At this moment, according to Taraki’s biography, Taraki struck on his plan to take “a shortcut” to revolution via the armed forces: “Previously, the army was considered as the tool of dictatorship and despotism of the ruling class and it was not imaginable to use it before toppling its employer. However, Comrade Taraki suggested this tool ought to be wrested in order to topple the ruling class thereby and this end could be achieved through extensively doing party work in the army and diffusing the epoch-making working class ideology among the armed forces.” Taraki entrusted the job of mobilizing a military base to the man who was becoming his closest confidant and protégé, Hafizullah Amin.
Comrade Amin who was responsible for the party affairs among the armed forces and enjoyed the trust of the young officers respecting his orders with extreme faith and loyalty soon realized that now the young officers in the armed forces on the one hand adored their great leader Noor Mohammad Taraki and on the other hand were ready to proceed with any revolutionary action with utmost discipline to place themselves in his command with deep loyalty and devotion. The Khalqi officers in the armed forces believed that Comrade Amin as the most faithful follower and disciple of Comrade Taraki was sincerely following his beloved leader’s instructions and faithfully and loyally reported to him on behalf of the Khalqi officers.
Throughout the mid-1970s, President Daud, who earlier in his career had been known as the “red prince” for his leftist views, became steadily more suspicious of his former allies on the left and of the intentions of his Soviet patrons.
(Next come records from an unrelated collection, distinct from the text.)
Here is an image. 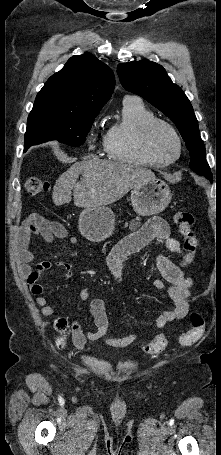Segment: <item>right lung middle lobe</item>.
I'll list each match as a JSON object with an SVG mask.
<instances>
[{
    "label": "right lung middle lobe",
    "instance_id": "right-lung-middle-lobe-1",
    "mask_svg": "<svg viewBox=\"0 0 221 455\" xmlns=\"http://www.w3.org/2000/svg\"><path fill=\"white\" fill-rule=\"evenodd\" d=\"M97 113H71L33 107L28 116L24 150L48 140L76 147L85 142Z\"/></svg>",
    "mask_w": 221,
    "mask_h": 455
}]
</instances>
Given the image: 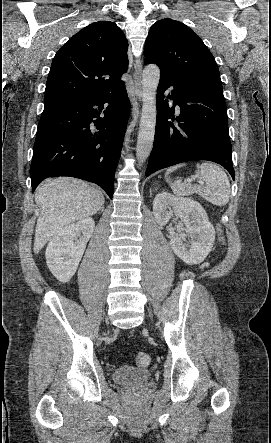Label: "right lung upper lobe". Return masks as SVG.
<instances>
[{
  "label": "right lung upper lobe",
  "instance_id": "obj_1",
  "mask_svg": "<svg viewBox=\"0 0 271 443\" xmlns=\"http://www.w3.org/2000/svg\"><path fill=\"white\" fill-rule=\"evenodd\" d=\"M128 43L111 21L88 25L56 53L46 83L44 104L101 96L124 87Z\"/></svg>",
  "mask_w": 271,
  "mask_h": 443
}]
</instances>
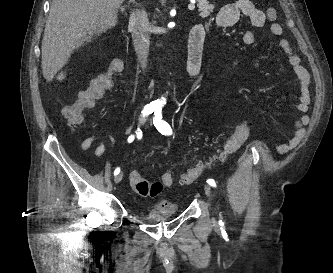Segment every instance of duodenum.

Many believe that in the months before the Saur Revolution, Daud was sufficiently concerned for his position that he was making plans to renounce or severely restrict aid from the Soviet Union while increasing his reliance on assistance from Saudi Arabia and Iran, both of which he visited in early 1978. Daud’s suspicions of the left were galvanized on April 17, 1978, when unknown assassins shot down Mir Akbar Khyber, one of the best-known Marxists and a close ally of Karmal. Khyber’s funeral attracted a large and vociferous crowd, and a new wave of leftist protests appeared likely in the days ahead. To forestall that eventuality, Daud dispatched police officers in the early morning hours of April 26 to arrest Taraki, Karmal, Amin, and other leading Marxists at their homes. Taraki appears not to have anticipated this move:
Holding his shot gun and on the verge of firing on the police, Comrade Taraki thought it was the thieves or the reactionaries who had raided into his house but soon realized that they were police officers of the inhuman Daoud Regime. When Mrs. Taraki confronted these officers, one threatened her with his weapon and wounded her arm with his bayonet: Sprinkling her blood on the faces of the police officers, Mrs. Taraki exclaimed “this blood would not remain unavenged.”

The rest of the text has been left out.